Эфрос ходит по выгороженной площадке — репетируем пока на малой сцене — так же, как и мы, с книжкой и быстробыстро говорит, схематично обозначая и интонацию, и мизансцену. Потом просит повторить, оставаясь на сцене. Но без него ритмы сразу падают, актеры садятся на свои привычные штампы. Эфрос не сердится. Продолжает дальше.
Выход Раневской. Выбегает так же по-юношески легко, как и Аня, чтобы зрителю даже в голову не пришло, что это Раневская. Зрители привыкли, что она должна «появляться». Во все глаза смотрю на Эфроса и копирую его как обезьяна. Даже интонацию. И стараюсь схватить быструю манеру его речи.
Я много слышала рассказов-легенд о Раневской — Книппер. Ведь Чехов писал для нее. А с другой стороны — он остался недоволен спектаклем МХАТа… Видела я и кинопленку с Книппер-Чеховой — сцена с Петей Трофимовым. Но, во-первых, спектакль по-другому выглядит на пленке и, как правило, от этого проигрывает, во-вторых, Книппер в то время было уже много лет, а проблема возраста в ролях очень важна.

Фрагменты набора данных:
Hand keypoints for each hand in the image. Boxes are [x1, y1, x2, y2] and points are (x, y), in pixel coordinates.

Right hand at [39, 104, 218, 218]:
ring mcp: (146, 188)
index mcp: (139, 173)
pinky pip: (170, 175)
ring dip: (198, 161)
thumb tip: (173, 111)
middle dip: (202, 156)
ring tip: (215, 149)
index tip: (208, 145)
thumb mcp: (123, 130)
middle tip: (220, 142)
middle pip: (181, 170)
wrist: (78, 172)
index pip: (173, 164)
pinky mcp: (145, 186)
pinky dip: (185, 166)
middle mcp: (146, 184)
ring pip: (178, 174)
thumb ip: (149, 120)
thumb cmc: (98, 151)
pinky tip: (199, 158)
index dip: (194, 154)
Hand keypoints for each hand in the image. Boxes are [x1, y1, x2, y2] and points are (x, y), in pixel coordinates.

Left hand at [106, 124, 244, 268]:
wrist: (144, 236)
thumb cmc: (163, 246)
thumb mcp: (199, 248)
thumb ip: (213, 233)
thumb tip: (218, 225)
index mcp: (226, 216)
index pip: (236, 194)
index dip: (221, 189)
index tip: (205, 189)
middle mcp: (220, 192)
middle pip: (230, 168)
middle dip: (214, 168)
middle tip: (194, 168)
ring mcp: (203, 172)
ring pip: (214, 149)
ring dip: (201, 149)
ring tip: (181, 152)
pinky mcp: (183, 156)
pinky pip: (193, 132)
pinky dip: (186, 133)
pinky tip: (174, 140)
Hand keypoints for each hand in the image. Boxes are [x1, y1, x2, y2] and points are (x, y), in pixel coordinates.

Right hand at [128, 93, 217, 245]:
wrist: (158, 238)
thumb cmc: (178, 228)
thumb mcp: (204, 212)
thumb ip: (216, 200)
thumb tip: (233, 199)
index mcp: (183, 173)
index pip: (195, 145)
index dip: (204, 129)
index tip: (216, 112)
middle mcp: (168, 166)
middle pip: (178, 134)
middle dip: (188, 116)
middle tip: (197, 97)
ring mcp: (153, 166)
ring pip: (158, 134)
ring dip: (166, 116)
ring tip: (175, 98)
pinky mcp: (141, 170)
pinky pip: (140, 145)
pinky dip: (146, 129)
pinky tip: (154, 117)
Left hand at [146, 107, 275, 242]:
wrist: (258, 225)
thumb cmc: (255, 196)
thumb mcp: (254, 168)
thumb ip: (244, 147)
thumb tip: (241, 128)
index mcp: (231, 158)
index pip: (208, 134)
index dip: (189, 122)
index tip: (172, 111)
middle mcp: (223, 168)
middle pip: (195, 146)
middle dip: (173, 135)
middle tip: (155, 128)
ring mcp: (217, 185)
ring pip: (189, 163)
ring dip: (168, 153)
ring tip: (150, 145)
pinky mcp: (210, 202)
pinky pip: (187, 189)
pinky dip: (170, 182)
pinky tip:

◆ **УСЛОВИЕ ЗАДАЧИ**: Напишите продолжение текста о репетициях у Эфроса, начав сразу после его последнего предложения.

◆ **РЕШЕНИЕ ЗАДАЧИ**:
Раневской, я думаю, около 37 лет, не больше. Старшей дочери Ане — 17 лет. Чехов писал Книппер: «Я никогда не хотел сделать Раневскую угомонившейся»…
По пьесе — Раневской шесть лет не было в России. Жила во Франции, в Париже. Да как! Аня говорит про нее: «Мама живет на пятом этаже… — это для того-то времени, — накурено, неуютно». Гаев про сестру: «…она порочна. Это чувствуется в ее малейшем движении». Раневская — про жизнь в Париже: «Он обобрал меня, бросил, сошелся с другой, я пробовала отравиться…» И вот после той бурной жизни женщина приезжает в Россию, чтобы продать последнее, что у нее есть, — имение. Для чего продать? Чтобы успокоиться, остепениться? Да нет, телеграммы идут из Парижа, и ясно, что с Парижем, вопреки заявлению самой Раневской, отнюдь не кончено…
Раневская — роль-тема, тема болезни и гибели класса, целой эпохи. Это не пушкинский высший свет, втолковывает Эфрос, это не крепостники и это даже не дворянские гнезда Тургенева, это конец XIX — начало XX века, это среднее, обедневшее дворянство, это — всемирная выставка в Париже, это электричество, это первые самолеты, первый кинематограф, это приметы иного времени, иные ритмы жизни, не миновавшие и последнего островка — вишневого сада. Сад обречен погибнуть, его сминает время. И можно ли ощущение обреченности, неминуемой гибели играть элегически спокойно?
Конечно, Чехов имел в виду не только смену социальных укладов и ритмов жизни. Для него в гибели вишневого сада звучала тема гибели поэтического, духовного начала в русской культуре. А в спектакле Эфроса она звучала как призыв беречь эту культуру, сохранять духовность человеческих отношений. Без этого ощущения — духовности и надвигающейся беды — «Вишневый сад», мне кажется, не сыграть.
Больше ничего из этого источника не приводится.